Kornacki played clips of Trump complaining that the Democratic Party in 2016 was “rigged.”
The host interviewed Weld about the situation.
“Elections are the most important thing we do in a democracy,” Weld argued. “And even if this has happened before, it is anti-democracy. And a vote is the ultimate expression of choice.”
“There are a lot of Republican women who disagree with the president on issues like, let’s say, in cases of rape, does a woman really have to carry the rapist’s child to term? That’s what the president and recent state statutes in the South expressed,” he said.
“To me, that’s taking women back to the Stone Age -- and people should have a vote on that,” Weld said.
The former two-term governor and top Justice Department official also explained his strategy for receiving cross-over votes from Democrats and Independents who are unhappy with Trump.
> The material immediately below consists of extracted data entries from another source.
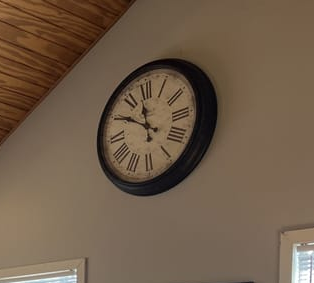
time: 11:50
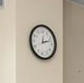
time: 12:12
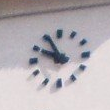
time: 9:55
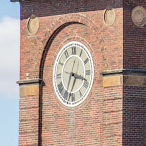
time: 3:34
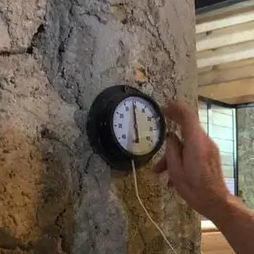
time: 5:59
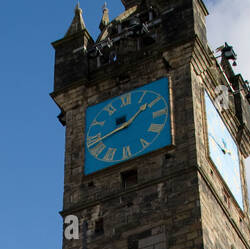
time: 1:42
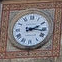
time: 2:16
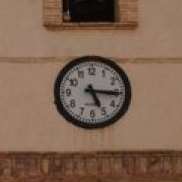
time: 5:15
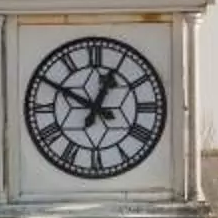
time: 12:49
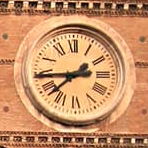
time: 7:44
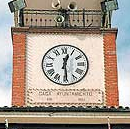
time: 12:29
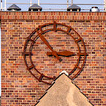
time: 2:53
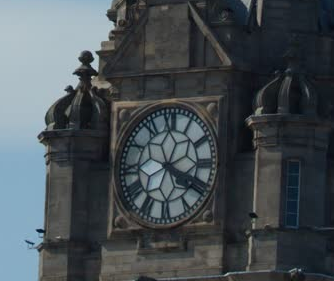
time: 4:19
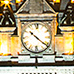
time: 10:21
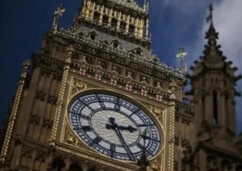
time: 2:25
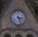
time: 3:26
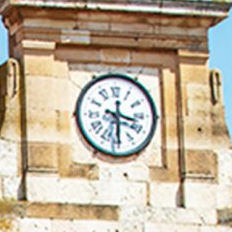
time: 3:29
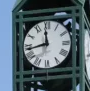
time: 11:43
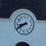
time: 8:40
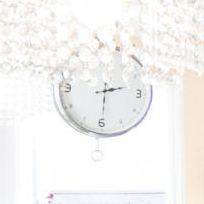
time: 2:30
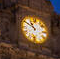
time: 10:50
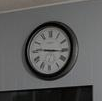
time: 9:15
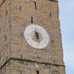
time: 6:27
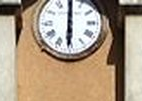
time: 6:00
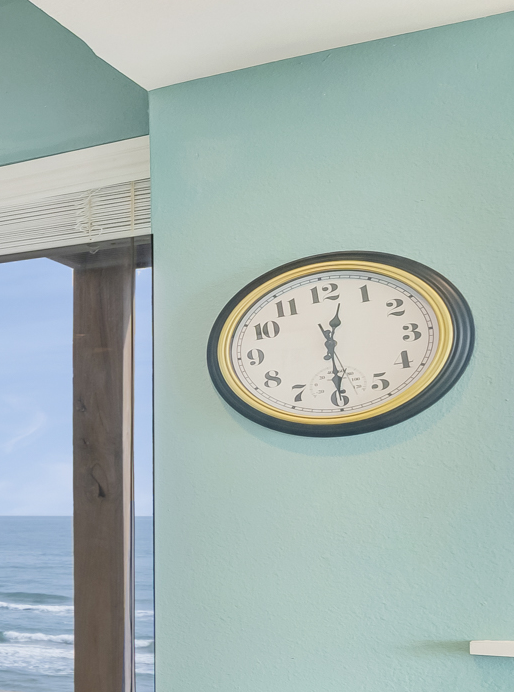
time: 12:29
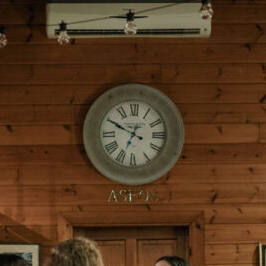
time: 6:49
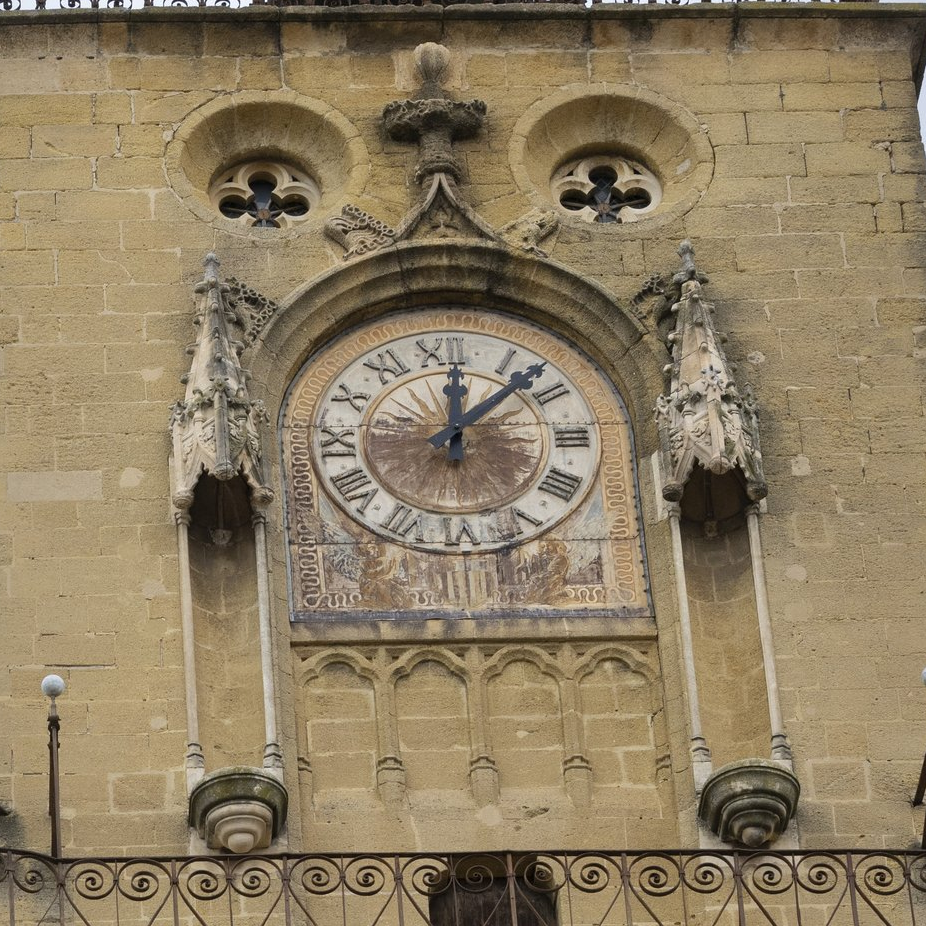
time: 12:08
“And as you know, Steve, there are 20 states that permit crossover voting -- where Democrats and Independents can take a Republican ballot, including New Hampshire, Massachusetts, Vermont, and New England, Wisconsin, 20 of them, and I’m going to be focusing on those states to persuade independents and Democrats to come in,” Weld explained.
“And if they don’t care for President Trump, vote against him twice -- once for me in the Republican primary and once, vote for whoever they want in the general,” he explained.
“I’m getting a lot of traction with that argument,” Weld added.